Гм, считая английский и мертвые языки, всего получается четырнадцать. Вы слишком хороши для Лиссабона. Мы, пожалуй, задержим вас здесь на пару недель: у меня лежит несколько бумаг, которые нежелательно отдавать посторонним переводчикам.
Уолтер проработал в министерстве почти четыре месяца. По воскресеньям он обычно бывал у матери, а короткий отпуск провел в Бартоне. Генри и Беатриса приехали в Лондон, чтобы проводить его, когда он уезжал в Португалию.
Генри довольно долго скучал и не мог привыкнуть к его отсутствию.
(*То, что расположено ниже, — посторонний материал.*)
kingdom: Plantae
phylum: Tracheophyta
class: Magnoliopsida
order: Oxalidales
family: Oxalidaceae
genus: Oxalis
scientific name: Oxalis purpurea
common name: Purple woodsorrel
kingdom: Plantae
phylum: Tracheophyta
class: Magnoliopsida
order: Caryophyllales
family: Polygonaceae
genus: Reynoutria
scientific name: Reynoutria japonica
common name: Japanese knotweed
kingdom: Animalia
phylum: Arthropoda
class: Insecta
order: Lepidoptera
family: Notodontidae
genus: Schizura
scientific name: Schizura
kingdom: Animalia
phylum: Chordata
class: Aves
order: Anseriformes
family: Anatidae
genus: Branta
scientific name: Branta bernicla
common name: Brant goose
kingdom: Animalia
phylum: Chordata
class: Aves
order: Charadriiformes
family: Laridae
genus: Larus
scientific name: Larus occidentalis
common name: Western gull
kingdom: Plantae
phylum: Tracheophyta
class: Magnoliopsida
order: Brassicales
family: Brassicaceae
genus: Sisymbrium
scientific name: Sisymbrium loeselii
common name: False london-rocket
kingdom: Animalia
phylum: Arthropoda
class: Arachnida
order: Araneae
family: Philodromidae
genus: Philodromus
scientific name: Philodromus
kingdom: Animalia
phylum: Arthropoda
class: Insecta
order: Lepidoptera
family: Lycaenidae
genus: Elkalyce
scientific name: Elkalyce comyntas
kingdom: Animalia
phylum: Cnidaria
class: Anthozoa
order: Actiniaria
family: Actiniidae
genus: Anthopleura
Ему всегда хотелось иметь брата, и он был рад, что нравится Уолтеру. В Бартоне они совершали длинные прогулки, наблюдая за птицами, и оба глубоко, хотя каждый по-своему, восхищались деревенской природой. Но, оставаясь наедине с сестрой, Уолтер становился молчаливым, и иногда казалось, что он чувствует себя с ней неловко.
Это было что-то новое. Он словно считал себя в чем-то виноватым.
Беатриса не осмеливалась признаться себе, что его отъезд был для нее почти облегчением.
С самого детства их дружба была необычайно тесной, а после того как она вышла замуж самая мысль о том, что он живет на свете, служила ей поддержкой в минуты черной тоски, которая все еще овладевала ею время от времени. В своих ежемесячных письмах — как и она в своих, — он писал только о внешней стороне своей жизни или о всяких пустяках, и все же они были драгоценны хотя бы потому, что напоминали ей о единственном человеке, который никогда не лгал и ничего не требовал, о человеке, на чью любовь она могла положиться и на чьем лице даже в самых страшных снах она ни разу не видела проклятой сальной усмешки йеху.
Но вот долгожданная встреча наступила и кончилась, а они так и не нашли, что сказать друг другу. Да и о чем, собственно, могли бы они говорить, кроме того, о чем лучше было молчать?
Что он увидел в Кейтереме, и так было ясно, а как тяжела и скучна для него жизнь, которою он вынужден вести, она понимала без слов. В Лиссабоне, лишенный возможности заниматься любимым делом, он был обречен на бессмысленную работу среди людей, с которыми у него не было ничего общего.
Она не сомневалась, что он глубоко несчастен. Но несчастье с ее точки зрения, было непременным и постоянным условием человеческого существования, и чем меньше об этом думать, тем лучше. Исключение составляли только здоровые малыши вроде Гарри и, конечно, такие люди, как Генри.
И все-таки это трагедия. Ведь в детстве Уолтер был таким жизнерадостным, полным кипучего интереса к жизни.
Она всегда была поверенной всех его мыслей и интересов. Еще когда она была совсем крошкой, он переводил ей отрывки из Вергилия и Гомера и рассказывал о неведомых странах и диких народах. Когда она подросла, он без конца делился с ней надеждами, слишком заветными, чтобы говорить о них с кем-нибудь другим. Он станет путешественником; поедет в Перу, Египет, Месопотамию; будет раскапывать развалины древних городов в поисках глиняных табличек и надписей на давно забытых языках.
Постепенно он стал замкнутым. Но все студенческие годы он со страстным интересом изучал языки — новые и мертвые, и она не сомневалась, что профессия, которую он изберет, будет как-то связана с его детскими мечтами.
Она была потрясена, узнав через несколько недель после смерти отца, что он поступает на дипломатическую службу. Когда она узнала об атом, все было уже решено.